- [ACTION ITEM]:
Your job is to retype the whole listing exactly.

- [INFORMATION GIVEN]:
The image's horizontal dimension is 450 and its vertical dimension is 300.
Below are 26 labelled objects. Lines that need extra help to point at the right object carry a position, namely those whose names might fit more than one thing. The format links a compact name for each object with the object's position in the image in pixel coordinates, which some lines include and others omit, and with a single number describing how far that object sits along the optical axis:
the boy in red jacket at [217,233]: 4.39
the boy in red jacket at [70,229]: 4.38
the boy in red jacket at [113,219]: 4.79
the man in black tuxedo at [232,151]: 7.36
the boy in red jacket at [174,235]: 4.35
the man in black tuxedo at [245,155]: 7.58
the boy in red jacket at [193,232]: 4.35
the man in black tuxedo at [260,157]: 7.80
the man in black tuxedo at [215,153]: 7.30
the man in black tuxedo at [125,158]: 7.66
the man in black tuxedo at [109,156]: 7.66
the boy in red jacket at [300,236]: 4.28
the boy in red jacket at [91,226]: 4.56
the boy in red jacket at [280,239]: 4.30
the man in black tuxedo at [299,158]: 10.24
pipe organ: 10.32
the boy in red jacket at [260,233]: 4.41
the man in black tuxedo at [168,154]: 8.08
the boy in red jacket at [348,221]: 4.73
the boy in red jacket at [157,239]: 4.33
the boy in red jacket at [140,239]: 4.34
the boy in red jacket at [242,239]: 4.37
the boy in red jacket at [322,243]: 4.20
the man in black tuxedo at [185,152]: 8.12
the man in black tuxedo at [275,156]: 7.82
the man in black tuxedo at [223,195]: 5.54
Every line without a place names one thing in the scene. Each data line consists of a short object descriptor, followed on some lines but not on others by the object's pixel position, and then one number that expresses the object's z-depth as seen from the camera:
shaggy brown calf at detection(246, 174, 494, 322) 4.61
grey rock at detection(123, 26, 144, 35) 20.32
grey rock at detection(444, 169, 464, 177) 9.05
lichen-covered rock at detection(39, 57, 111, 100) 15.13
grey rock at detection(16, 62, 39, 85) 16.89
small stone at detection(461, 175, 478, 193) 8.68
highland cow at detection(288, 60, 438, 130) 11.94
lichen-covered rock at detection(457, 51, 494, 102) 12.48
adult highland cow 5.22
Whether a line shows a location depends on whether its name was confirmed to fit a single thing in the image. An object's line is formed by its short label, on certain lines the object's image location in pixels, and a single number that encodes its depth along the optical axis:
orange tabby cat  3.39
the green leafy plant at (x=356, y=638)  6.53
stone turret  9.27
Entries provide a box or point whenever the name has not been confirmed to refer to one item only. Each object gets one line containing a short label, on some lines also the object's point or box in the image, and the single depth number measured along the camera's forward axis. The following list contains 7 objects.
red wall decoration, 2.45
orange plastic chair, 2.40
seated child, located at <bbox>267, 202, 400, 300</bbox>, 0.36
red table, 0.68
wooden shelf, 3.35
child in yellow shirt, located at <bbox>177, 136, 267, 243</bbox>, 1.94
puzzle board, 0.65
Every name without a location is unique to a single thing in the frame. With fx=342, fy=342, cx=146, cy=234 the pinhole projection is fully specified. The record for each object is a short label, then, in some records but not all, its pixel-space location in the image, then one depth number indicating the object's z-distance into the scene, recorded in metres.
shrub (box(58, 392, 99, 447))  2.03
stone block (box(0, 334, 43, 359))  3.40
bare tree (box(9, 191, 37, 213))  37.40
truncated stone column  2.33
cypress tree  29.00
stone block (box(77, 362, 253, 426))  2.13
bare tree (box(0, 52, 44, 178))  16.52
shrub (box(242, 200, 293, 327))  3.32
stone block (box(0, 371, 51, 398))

- [THE COMPLETED TASK]:
The image's horizontal dimension is 450 and its vertical dimension is 300.
Below are 26 labelled objects. Lines that need extra help to point at the right object carry a position, namely those whose names might fit more than one thing. The format links a compact name for each object with the object's position in the image in pixel coordinates, which some lines include and others omit, and with a single number describing how far that object sits along the optical axis:
the boy in red jacket at [217,233]: 4.39
the boy in red jacket at [70,229]: 4.38
the boy in red jacket at [113,219]: 4.79
the man in black tuxedo at [232,151]: 7.36
the boy in red jacket at [174,235]: 4.35
the man in black tuxedo at [245,155]: 7.58
the boy in red jacket at [193,232]: 4.35
the man in black tuxedo at [260,157]: 7.80
the man in black tuxedo at [215,153]: 7.30
the man in black tuxedo at [125,158]: 7.66
the man in black tuxedo at [109,156]: 7.66
the boy in red jacket at [300,236]: 4.28
the boy in red jacket at [91,226]: 4.56
the boy in red jacket at [280,239]: 4.30
the man in black tuxedo at [299,158]: 10.24
pipe organ: 10.32
the boy in red jacket at [260,233]: 4.41
the man in black tuxedo at [168,154]: 8.08
the boy in red jacket at [348,221]: 4.73
the boy in red jacket at [157,239]: 4.33
the boy in red jacket at [140,239]: 4.34
the boy in red jacket at [242,239]: 4.37
the boy in red jacket at [322,243]: 4.20
the man in black tuxedo at [185,152]: 8.12
the man in black tuxedo at [275,156]: 7.82
the man in black tuxedo at [223,195]: 5.54
Every line without a place names one thing in the scene. Each data line consists of a short object descriptor, followed on some lines but not on others by the object's pixel position, and then one number that expresses the object's z-depth as seen from the camera:
shaggy brown calf at detection(246, 174, 494, 322) 4.61
grey rock at detection(123, 26, 144, 35) 20.32
grey rock at detection(444, 169, 464, 177) 9.05
lichen-covered rock at detection(39, 57, 111, 100) 15.13
grey rock at detection(16, 62, 39, 85) 16.89
small stone at detection(461, 175, 478, 193) 8.68
highland cow at detection(288, 60, 438, 130) 11.94
lichen-covered rock at detection(457, 51, 494, 102) 12.48
adult highland cow 5.22
Whether a line shows a location depends on whether its name was confirmed to fit a single thing in the image. An object's line is formed by its short label, on certain lines the object's image location in pixels, and a single number that encodes its depth along the optical axis:
orange tabby cat  3.39
the green leafy plant at (x=356, y=638)  6.53
stone turret  9.27
Entries provide a box or point whenever the name has not been confirmed to refer to one item only. Each object gets one line containing a short label, on some lines also the object's point or box in the image, and the single depth number measured along the camera's forward axis. The following list contains 7 objects.
red wall decoration, 2.45
orange plastic chair, 2.40
seated child, located at <bbox>267, 202, 400, 300</bbox>, 0.36
red table, 0.68
wooden shelf, 3.35
child in yellow shirt, located at <bbox>177, 136, 267, 243</bbox>, 1.94
puzzle board, 0.65
Every name without a location is unique to a single thing in the frame. With fx=342, fy=342, cx=146, cy=234 the pinhole projection is fully specified. The record for each object is a short label, then, in some records but not all, its pixel-space location in the image, then one depth number indicating the object's z-distance into the scene, recorded in metres.
shrub (box(58, 392, 99, 447))  2.03
stone block (box(0, 334, 43, 359))  3.40
bare tree (box(9, 191, 37, 213))  37.40
truncated stone column  2.33
cypress tree  29.00
stone block (box(77, 362, 253, 426))  2.13
bare tree (box(0, 52, 44, 178))  16.52
shrub (box(242, 200, 293, 327))  3.32
stone block (box(0, 371, 51, 398))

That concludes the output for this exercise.